Whenever you need to implement a query parser in Solr, you start by sub-classing the LuceneQParserPlugin:


public class MyGroundShakingQueryParser 
                           extends LuceneQParserPlugin {
    public QParser createParser(String qstr, 
                                SolrParams localParams,
                                SolrParams params,
                                SolrQueryRequest req) {}
}

In this way you will reuse the underlining functionality and parser of the LuceneQParserPlugin. The grammar of the parser is defined in QueryParser.jj file inside Lucene/Solr source code tree.
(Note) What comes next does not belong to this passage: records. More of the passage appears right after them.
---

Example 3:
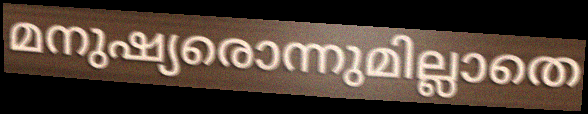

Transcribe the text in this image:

മനുഷ്യരൊന്നുമില്ലാതെ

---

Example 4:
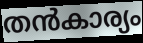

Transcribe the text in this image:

തൻകാര്യം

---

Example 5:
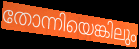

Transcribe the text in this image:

തോന്നിയെങ്കിലും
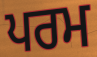
ਪਰਮ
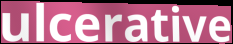
ulcerative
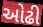
ઓઢી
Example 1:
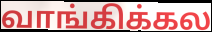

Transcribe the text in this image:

வாங்கிக்கல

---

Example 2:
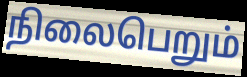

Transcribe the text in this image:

நிலைபெறும்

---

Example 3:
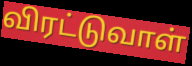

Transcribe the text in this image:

விரட்டுவாள்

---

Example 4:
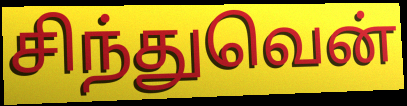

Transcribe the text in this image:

சிந்துவென்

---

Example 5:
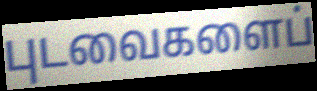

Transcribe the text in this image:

புடவைகளைப்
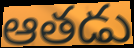
ఆతడు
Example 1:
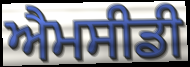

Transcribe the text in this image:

ਐਮਸੀਡੀ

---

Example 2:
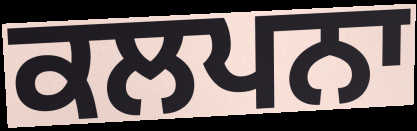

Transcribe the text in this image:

ਕਲਪਨਾ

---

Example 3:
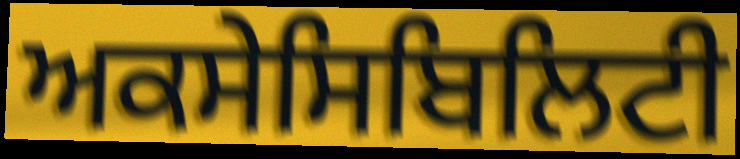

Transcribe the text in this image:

ਅਕਸੇਸਿਬਿਲਿਟੀ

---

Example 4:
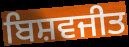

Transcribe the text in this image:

ਬਿਸ਼ਵਜੀਤ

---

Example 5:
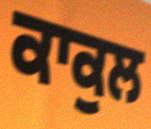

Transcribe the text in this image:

ਕਾਕੁਲ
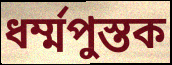
ধর্ম্মপুস্তক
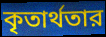
কৃতার্থতার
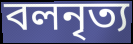
বলনৃত্য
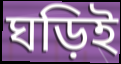
ঘড়িই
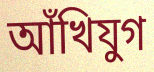
আঁখিযুগ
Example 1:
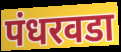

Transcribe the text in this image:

पंधरवडा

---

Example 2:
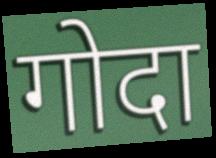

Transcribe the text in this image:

गोदा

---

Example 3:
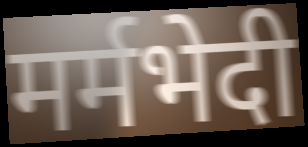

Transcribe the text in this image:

मर्मभेदी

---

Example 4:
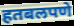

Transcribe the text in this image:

हतबलपणे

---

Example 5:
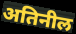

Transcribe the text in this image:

अतिनील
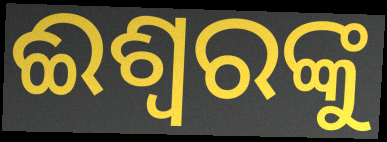
ଈଶ୍ଵରଙ୍କୁ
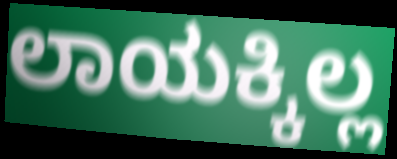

The grammar that QueryParser.jj uses is BNF. The JavaCC tool implements parsing of such grammars and producing the java code for you. The produced code is effectively a parser with built-in validation etc.
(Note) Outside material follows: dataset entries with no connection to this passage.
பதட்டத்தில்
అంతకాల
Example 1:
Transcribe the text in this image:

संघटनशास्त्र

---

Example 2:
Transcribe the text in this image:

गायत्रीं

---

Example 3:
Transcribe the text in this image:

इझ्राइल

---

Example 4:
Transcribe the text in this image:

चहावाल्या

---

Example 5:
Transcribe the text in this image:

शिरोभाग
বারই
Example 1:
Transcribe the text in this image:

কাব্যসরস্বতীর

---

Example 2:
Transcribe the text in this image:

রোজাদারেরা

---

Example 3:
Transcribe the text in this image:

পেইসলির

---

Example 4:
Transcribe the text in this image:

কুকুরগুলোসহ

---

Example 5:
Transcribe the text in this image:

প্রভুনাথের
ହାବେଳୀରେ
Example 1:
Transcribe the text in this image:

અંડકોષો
In Solr there is its own version of LuceneQParserPlugin: it is called QParserPlugin and in fact it pretty much implements almost the same functionality as its counterpart.

There could be use cases for customization of the lucene parsing grammar (stored in QueryParser.jj). Once the customization is done (let's rename the jj file to GroundShakingQueryParser.jj), we invoke the javacc tool and it produces a GroundShakingQueryParser.java and supplementary classes. In order to wire it into the Solr we need to do a few things. The final class inter-play is shown on the class diagram:

class diagram of inter-relations between classes
Going bottom up:
1. You implement your custom logic in GroundShakingQueryParser.jj that produces GroundShakingQueryParser.java. Make sure the class extends SolrQueryParserBase.
2. To wire this into Solr, we need to extend the GroundShakingQueryParser class in GroundShakingSolrQueryParser class.

/**
 * Solr's default query parser, a schema-driven superset of the classic lucene query parser.
 * It extends the query parser class with modified grammar stored in GroundShakingQueryParser.jj.
 */
public class GroundShakingSolrQueryParser extends GroundShakingQueryParser {

  public GroundShakingSolrQueryParser(QParser parser, String defaultField) {
    super(parser.getReq().getCore().getSolrConfig().luceneMatchVersion, defaultField, parser);
  }

}

3. Instance of GroundShakingSolrQueryParser is acquired in the GroundShakingLuceneQParser class.

class GroundShakingLuceneQParser extends QParser {
    GroundShakingSolrQueryParser lparser;

    public GroundShakingLuceneQParser(String qstr, SolrParams localParams, SolrParams params, SolrQueryRequest req) {
        super(qstr, localParams, params, req);
    }


    @Override
    public Query parse() throws SyntaxError {
        String qstr = getString();
        if (qstr == null || qstr.length()==0) return null;

        String defaultField = getParam(CommonParams.DF);
        if (defaultField==null) {
            defaultField = getReq().getSchema().getDefaultSearchFieldName();
        }
        lparser = new GroundShakingSolrQueryParser(this, defaultField);

        lparser.setDefaultOperator
                (GroundShakingQueryParsing.getQueryParserDefaultOperator(getReq().getSchema(),
                        getParam(QueryParsing.OP)));

            return lparser.parse(qstr);
    }


    @Override
    public String[] getDefaultHighlightFields() {
        return lparser == null ? new String[]{} : new String[]{lparser.getDefaultField()};
    }

}


4. GroundShakingLuceneQParser is wired into GroundShakingQParserPlugin that extends the aforementioned QParserPlugin.


public class GroundShakingQParserPlugin extends QParserPlugin {
  public static String NAME = "lucene";

  @Override
  public void init(NamedList args) {
  }

  @Override
  public QParser createParser(String qstr, SolrParams localParams, SolrParams params, SolrQueryRequest req) {
    return new GroundShakingLuceneQParser(qstr, localParams, params, req);
  }
}


5.  Now we have our custom GroundShakingLuceneQParser which can be directly extended in our MyGroundShakingQueryParser!

public class MyGroundShakingQueryParser 
                           extends GroundShakingLuceneQParserPlugin {
    public QParser createParser(String qstr, 
                                SolrParams localParams,
                                SolrParams params,
                                SolrQueryRequest req) {}
}

To register the MyGroundShakingQueryParser in solr, you need to add the following line into solrconfig.xml:

<queryparser class="com.groundshaking.MyGroundShakingQueryParser" name="groundshakingqparser"/ >


To use it, just specify the name in the defType=groundshakingqparser as a query parameter to Solr.


By the way, one convenience of this implementation is that we can deploy the above classes in a jar under solr core's lib directory. I.e. we do not need to overhaul solr source code and deal with deploying some "custom" solr shards.